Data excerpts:
■ ■ ■
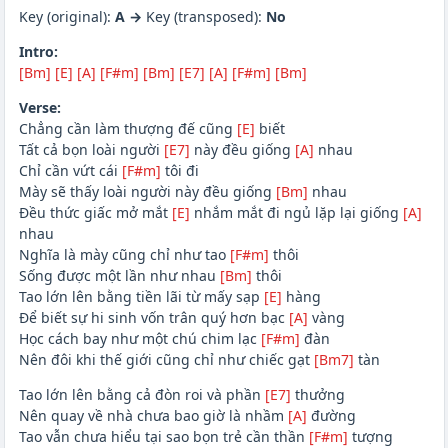
Key (original):
A →
Key (transposed):
No
Intro:
[Bm]
[E]
[A]
[F#m]
[Bm]
[E7]
[A]
[F#m]
[Bm]
Verse:
Chẳng cần làm thượng đế cũng
[E]
biết
Tất cả bọn loài người
[E7]
này đều giống
[A]
nhau
Chỉ cần vứt cái
[F#m]
tôi đi
Mày sẽ thấy loài người này đều giống
[Bm]
nhau
Đều thức giấc mở mắt
[E]
nhắm mắt đi ngủ lặp lại giống
[A]
nhau
Nghĩa là mày cũng chỉ như tao
[F#m]
thôi
Sống được một lần như nhau
[Bm]
thôi
Tao lớn lên bằng tiền lãi từ mấy sạp
[E]
hàng
Để biết sự hi sinh vốn trân quý hơn bạc
[A]
vàng
Học cách bay như một chú chim lạc
[F#m]
đàn
Nên đôi khi thế giới cũng chỉ như chiếc gạt
[Bm7]
tàn
Tao lớn lên bằng cả đòn roi và phần
[E7]
thưởng
Nên quay về nhà chưa bao giờ là nhầm
[A]
đường
Tao vẫn chưa hiểu tại sao bọn trẻ cần thần
[F#m]
tượng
■ ■ ■
**What you are asked to do**: Quote all of the lines above word for word, leaving out the picture.

**Your solution**:
Key (original):
A →
Key (transposed):
No
Intro:
[Bm]
[E]
[A]
[F#m]
[Bm]
[E7]
[A]
[F#m]
[Bm]
Verse:
Chẳng cần làm thượng đế cũng
[E]
biết
Tất cả bọn loài người
[E7]
này đều giống
[A]
nhau
Chỉ cần vứt cái
[F#m]
tôi đi
Mày sẽ thấy loài người này đều giống
[Bm]
nhau
Đều thức giấc mở mắt
[E]
nhắm mắt đi ngủ lặp lại giống
[A]
nhau
Nghĩa là mày cũng chỉ như tao
[F#m]
thôi
Sống được một lần như nhau
[Bm]
thôi
Tao lớn lên bằng tiền lãi từ mấy sạp
[E]
hàng
Để biết sự hi sinh vốn trân quý hơn bạc
[A]
vàng
Học cách bay như một chú chim lạc
[F#m]
đàn
Nên đôi khi thế giới cũng chỉ như chiếc gạt
[Bm7]
tàn
Tao lớn lên bằng cả đòn roi và phần
[E7]
thưởng
Nên quay về nhà chưa bao giờ là nhầm
[A]
đường
Tao vẫn chưa hiểu tại sao bọn trẻ cần thần
[F#m]
tượng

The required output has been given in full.